Key provisions (as enacted in the enrolled/first‑engrossed language)
- New statutory requirement: when an agency enforces a rule adopted under chapter 28‑32 — including by official notice, determination, order, or similar action — the agency must specifically identify and reference the statute or rule that provides the legal authority for its enforcement action.
- Timing: the agency must provide that citation within 10 days of receiving a request for the information from the person against whom the rule is being enforced.

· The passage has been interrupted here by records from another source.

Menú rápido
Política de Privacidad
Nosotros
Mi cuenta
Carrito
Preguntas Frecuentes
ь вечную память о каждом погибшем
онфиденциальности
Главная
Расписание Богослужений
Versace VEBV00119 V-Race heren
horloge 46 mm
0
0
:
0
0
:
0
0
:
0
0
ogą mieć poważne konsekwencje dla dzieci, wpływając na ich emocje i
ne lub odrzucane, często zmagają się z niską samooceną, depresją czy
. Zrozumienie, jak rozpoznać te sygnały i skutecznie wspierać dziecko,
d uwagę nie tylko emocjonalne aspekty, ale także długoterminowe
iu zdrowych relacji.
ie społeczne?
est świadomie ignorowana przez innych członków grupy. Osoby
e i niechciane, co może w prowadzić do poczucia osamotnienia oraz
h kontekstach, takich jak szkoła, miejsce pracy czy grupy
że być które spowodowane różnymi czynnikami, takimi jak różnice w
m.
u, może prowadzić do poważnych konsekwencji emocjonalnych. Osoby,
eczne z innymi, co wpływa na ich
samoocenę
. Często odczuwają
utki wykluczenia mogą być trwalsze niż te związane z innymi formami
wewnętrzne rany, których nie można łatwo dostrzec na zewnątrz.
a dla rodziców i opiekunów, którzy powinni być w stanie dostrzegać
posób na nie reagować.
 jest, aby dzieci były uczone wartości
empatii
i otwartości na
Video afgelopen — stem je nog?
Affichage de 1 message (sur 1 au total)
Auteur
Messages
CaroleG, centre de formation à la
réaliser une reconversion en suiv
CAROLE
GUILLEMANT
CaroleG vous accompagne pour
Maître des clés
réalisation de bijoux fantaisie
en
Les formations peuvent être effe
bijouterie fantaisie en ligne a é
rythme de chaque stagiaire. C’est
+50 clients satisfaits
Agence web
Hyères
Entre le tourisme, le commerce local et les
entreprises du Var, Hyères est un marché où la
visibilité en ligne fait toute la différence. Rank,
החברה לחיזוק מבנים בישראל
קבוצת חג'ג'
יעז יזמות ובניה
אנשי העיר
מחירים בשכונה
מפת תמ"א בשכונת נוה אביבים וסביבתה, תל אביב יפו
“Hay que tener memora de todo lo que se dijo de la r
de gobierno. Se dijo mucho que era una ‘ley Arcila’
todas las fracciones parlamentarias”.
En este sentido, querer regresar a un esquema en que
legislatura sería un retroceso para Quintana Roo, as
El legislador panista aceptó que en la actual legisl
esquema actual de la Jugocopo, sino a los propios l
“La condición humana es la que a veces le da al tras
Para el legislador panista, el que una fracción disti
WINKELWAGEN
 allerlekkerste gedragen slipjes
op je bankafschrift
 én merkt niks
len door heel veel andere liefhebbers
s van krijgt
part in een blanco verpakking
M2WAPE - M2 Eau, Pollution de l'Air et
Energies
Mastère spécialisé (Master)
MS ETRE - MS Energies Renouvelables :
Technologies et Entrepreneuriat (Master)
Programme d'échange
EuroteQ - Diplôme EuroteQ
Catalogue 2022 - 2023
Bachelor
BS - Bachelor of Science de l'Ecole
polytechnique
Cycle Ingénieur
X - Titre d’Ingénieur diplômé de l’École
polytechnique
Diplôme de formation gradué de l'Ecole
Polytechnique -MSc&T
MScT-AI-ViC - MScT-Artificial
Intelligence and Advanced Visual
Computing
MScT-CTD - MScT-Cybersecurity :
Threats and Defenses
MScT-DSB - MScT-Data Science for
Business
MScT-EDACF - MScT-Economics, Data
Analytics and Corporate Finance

Additional (earlier/alternate) provisions reflected in draft/amendments
- Some bill drafts and proposed amendments expanded the measure to require:
- Agencies to report to the Governor’s office if they are found to have exceeded statutory authority or if a court does not affirm an agency determination under section 28‑32‑46.
- Any person to be permitted to report alleged violations of this new section to the Governor’s office.
- The Governor’s office to investigate reports, document actions, maintain records, take disciplinary steps (written warnings, improvement plans, termination where appropriate), and deliver an annual report to the Administrative Rules Committee identifying agencies and counts of reports.
- Note: the enrolled version emphasizes the 10‑day disclosure requirement; earlier language with broader supervisory and discipline mechanisms appears in alternate drafts.

Who is affected
- State administrative agencies and their employees: required to provide prompt disclosure of statutory authority for enforcement actions; potential additional oversight depending on which version is operative.
- Individuals and entities subject to agency enforcement actions: gain a clear, time‑limited right to receive citation of the legal authority used against them.
- Administrative Rules Committee and (in some drafts) the Governor’s office: potential recipients of reports and records and, in draft versions, responsible for oversight and annual reporting.

Practical impact
- Improves transparency by requiring agencies to identify the specific legal basis for enforcement quickly (10 days after a request), helping regulated parties understand and, if needed, challenge agency actions.
- May increase administrative workload for agencies to compile and deliver timely citations; in draft forms it would also create investigatory and disciplinary processes for alleged overreach.
- If broader reporting/discipline provisions were adopted, those would centralize review of alleged agency overreach in the Governor’s office and provide the Administrative Rules Committee with aggregated data on reported violations.

Effective elements to watch
- The operative text matters: the enrolled/first‑engrossed language is narrowly focused on the 10‑day disclosure; earlier drafts included wider oversight and enforcement mechanisms. Readers should consult the final enrolled/approved version for the authoritative duties and timelines.

Compiled from official sources — confirm details with the bill’s official record.